5.2. If full and timely payment is not received by the firm, the client will become due the commercial interest over the amounts due, in accordance with art. 6:119a Dutch Civil Code. In that event, the firm shall be entitled to suspend or discontinue any activities for the client without incurring any liability towards the client as a result thereof.

5.3. The firm is entitled to request a retainer and to suspend any activities as long as the retainer has not been received. The retainer shall be set off against the firm’s final invoice.

5.4. If the firm, for reasons in its own discretion, decides to initiate the procedure under article 7.2 of these general conditions following a failure by the client to make one or more due payments, the client shall, in addition to the principal sum and the interest due, reimburse all judicial and extra-judicial expenses reasonably incurred by the firm with a minimum of 15% of the principal sum.

6. Intellectual property

6.1. Any intellectual property rights with respect to any documents and files provided by the firm are exclusively owned by the firm or third party right owners.

7. Disputes and applicable law

7.1. Any legal relationship between the firm and the client shall be exclusively governed by Dutch law.
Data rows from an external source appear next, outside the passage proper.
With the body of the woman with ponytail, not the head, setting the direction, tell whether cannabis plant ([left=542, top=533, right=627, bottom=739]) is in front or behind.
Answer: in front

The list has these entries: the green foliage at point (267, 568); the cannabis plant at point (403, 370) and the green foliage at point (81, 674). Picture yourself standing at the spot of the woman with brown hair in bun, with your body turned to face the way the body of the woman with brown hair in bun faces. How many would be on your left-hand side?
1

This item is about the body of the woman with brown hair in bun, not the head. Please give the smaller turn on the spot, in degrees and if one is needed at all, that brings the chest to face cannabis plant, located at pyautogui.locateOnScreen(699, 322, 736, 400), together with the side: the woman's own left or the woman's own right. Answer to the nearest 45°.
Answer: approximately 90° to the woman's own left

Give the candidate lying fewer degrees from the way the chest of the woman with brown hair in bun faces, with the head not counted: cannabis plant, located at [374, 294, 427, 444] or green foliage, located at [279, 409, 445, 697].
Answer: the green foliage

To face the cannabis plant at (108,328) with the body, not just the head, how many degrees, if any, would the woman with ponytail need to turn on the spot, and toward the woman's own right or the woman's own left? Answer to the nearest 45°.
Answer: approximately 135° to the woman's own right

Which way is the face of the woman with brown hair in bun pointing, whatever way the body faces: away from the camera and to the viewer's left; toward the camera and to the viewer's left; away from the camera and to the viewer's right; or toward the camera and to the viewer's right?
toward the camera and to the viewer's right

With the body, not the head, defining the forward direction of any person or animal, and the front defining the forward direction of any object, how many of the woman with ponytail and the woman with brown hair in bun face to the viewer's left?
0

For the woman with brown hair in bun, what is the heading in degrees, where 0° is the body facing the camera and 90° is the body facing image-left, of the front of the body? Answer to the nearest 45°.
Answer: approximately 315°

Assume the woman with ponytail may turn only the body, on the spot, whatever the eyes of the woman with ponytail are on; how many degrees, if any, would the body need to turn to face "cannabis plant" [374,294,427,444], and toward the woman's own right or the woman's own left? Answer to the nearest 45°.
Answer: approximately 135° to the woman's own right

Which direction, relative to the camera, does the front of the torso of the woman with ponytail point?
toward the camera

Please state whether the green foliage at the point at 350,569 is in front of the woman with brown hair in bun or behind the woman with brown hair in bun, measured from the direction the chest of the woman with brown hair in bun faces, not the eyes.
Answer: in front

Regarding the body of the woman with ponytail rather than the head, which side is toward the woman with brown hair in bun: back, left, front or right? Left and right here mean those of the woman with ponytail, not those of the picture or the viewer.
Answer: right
7.2. Any complaint about the services or an invoice of the firm shall be handled in accordance with the Complaints and Disputes Rules for the Legal Profession (Klachten- en Geschillenregeling Advocatuur, see www.hoogenhaak.nl/en/rules-for-disputes). Should the complaint not be resolved within the firm, it shall be decided by the Disputes Committee for the Legal Profession (Geschillencommissie Advocatuur). The firm can also submit its unpaid invoices to the Disputes Committee or, to its own discretion, to the competent court of Amsterdam, the Netherlands.

7.3. The Disputes Committee decides under its most recent rules (see www.geschillenregeling.nl/advocatuur), for the benefit of business clients in the form of an arbitral award. If the dispute is submitted by a private client, it decides in the form of a binding advice, unless the client turns to the competent court within one month after the complaint has been handled by the firm. A dispute with respect to the collection of an invoice from our firm to a private client will only be settled by binding advice if the client provides the outstanding amount to the Disputes Committee. If not, the procedure will be arbitration.

7.4. Should the aforementioned procedure before the Disputes Committee not be applicable, the competent court of Amsterdam, the Netherlands, shall have exclusive jurisdiction over any dispute arising between the firm and a client.